Court File and Parties
CITATION: Lefebvre v. Aviva Insurance Company of Canada, 2018 ONSC 5676
DIVISIONAL COURT FILE NO.: DC-012/18
DATE: 20181002
ONTARIO
SUPERIOR COURT OF JUSTICE
DIVISIONAL COURT
SWINTON, THORBURN AND MATHESON JJ.
BETWEEN:
JACLYN DANIELLE LEFEBVRE
Applicant/Appellant
– and –
AVIVA INSURANCE COMPANY OF CANADA
Respondent
COUNSEL:
Jono Schneider, for the Applicant/Appellant
Gina Nardella and Surina Sud, for the Respondent
HEARD at Toronto: September 13, 2018
Reasons for Decision
W. MATHESON J.
[1] This is an appeal from the decision of the Licence Appeal Tribunal (“LAT”) dated December 12, 2017, with amended reasons for decision released on January 2, 2018 (the “Decision”).
[2] The appeal is on questions of law only: s. 11(6), Licence Appeal Tribunal Act, 1999, S.O. 1999, c. 12, Sch. G.
[3] The Decision relates to the Statutory Accident Benefits Schedule — Effective September 1, 2010, O. Reg. 34/10, s. 1 (the “SABS”) and more specifically an election between non-earner benefits and income replacement benefits under s. 35 of the SABS.
[4] For the reasons set out below, the appeal is dismissed.
Brief background
[5] The Appellant was in a motor vehicle accident on February 29, 2012.
[6] On March 5, 2012, a physician prepared a treatment plan (OCF-18) for the Appellant, as well as completing a Disability Certificate (OCF-3). However, those documents were not provided to the Respondent at that time.
[7] On March 13, 2012, the Respondent sent the Appellant an Accident Benefits package and provided the name of an adjuster who was available to provide telephone assistance to help the Appellant fill out the enclosed forms.

**WHAT YOU NEED TO DO**
Answer these questions using the Divisional Court reasons above:
(a) Where and on what date was the appeal heard?
(b) On what date was the Appellant in a motor vehicle accident?
(c) Which two documents did a physician prepare for the Appellant on March 5, 2012?

**RECORD LIST**
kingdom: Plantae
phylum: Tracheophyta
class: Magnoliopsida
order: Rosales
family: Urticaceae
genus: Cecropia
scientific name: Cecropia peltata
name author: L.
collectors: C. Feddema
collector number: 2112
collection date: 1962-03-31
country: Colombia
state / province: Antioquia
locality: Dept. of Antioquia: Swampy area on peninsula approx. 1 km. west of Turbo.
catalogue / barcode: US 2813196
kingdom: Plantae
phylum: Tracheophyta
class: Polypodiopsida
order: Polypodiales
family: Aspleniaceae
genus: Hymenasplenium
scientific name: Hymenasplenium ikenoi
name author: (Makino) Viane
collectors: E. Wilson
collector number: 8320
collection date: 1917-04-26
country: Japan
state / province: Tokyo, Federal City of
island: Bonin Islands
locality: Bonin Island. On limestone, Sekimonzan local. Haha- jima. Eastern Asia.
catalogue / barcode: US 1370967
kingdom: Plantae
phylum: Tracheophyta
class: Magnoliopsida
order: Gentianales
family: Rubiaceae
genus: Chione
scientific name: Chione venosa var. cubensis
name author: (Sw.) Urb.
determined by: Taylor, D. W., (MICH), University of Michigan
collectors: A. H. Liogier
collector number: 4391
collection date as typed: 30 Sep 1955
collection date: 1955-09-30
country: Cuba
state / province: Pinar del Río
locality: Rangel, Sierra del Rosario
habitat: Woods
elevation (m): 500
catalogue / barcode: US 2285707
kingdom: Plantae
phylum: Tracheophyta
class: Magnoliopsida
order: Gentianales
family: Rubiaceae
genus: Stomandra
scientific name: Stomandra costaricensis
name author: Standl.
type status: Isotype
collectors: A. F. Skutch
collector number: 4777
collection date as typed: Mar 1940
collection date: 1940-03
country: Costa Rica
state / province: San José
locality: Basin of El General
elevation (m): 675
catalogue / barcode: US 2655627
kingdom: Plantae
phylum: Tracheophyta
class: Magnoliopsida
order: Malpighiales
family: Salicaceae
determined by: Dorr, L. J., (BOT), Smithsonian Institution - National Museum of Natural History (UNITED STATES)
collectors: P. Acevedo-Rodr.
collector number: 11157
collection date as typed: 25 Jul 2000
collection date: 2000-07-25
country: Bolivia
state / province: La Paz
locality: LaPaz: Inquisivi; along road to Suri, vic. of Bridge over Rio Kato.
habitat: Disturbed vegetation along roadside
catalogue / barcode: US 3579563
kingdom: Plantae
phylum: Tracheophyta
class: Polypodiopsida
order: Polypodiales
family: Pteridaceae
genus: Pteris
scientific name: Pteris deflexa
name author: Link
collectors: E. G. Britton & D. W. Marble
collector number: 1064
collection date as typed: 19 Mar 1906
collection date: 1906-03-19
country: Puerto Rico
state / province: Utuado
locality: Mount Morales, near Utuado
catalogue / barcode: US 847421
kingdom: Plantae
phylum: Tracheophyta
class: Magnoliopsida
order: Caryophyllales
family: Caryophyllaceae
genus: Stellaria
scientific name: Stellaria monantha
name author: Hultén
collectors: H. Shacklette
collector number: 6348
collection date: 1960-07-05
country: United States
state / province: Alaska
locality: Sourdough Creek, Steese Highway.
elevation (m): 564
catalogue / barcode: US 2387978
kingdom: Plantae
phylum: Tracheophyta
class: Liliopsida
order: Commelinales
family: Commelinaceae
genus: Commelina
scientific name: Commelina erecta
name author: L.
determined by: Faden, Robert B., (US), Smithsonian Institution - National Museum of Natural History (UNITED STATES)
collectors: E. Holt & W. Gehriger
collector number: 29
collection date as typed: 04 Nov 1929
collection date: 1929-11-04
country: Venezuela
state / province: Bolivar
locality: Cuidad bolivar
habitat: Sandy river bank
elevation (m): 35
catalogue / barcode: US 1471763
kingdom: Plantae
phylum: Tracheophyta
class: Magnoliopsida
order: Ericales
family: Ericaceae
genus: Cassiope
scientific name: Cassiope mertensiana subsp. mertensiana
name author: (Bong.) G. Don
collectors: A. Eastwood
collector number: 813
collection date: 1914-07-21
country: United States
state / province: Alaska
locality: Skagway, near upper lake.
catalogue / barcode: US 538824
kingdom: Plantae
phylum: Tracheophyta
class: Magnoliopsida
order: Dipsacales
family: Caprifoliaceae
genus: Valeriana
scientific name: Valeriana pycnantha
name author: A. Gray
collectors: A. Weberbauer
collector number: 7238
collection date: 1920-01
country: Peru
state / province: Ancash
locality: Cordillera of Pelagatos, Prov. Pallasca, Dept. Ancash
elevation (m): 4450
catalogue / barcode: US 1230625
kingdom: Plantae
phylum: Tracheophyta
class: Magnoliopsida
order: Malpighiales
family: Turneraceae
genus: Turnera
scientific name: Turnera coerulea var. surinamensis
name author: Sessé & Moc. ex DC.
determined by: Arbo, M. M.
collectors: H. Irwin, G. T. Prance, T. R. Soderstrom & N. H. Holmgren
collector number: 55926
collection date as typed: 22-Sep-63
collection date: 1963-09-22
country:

**EXERCISE ANSWER**
(a) In Toronto, on September 13, 2018.
(b) February 29, 2012.
(c) A treatment plan (OCF-18) and a Disability Certificate (OCF-3).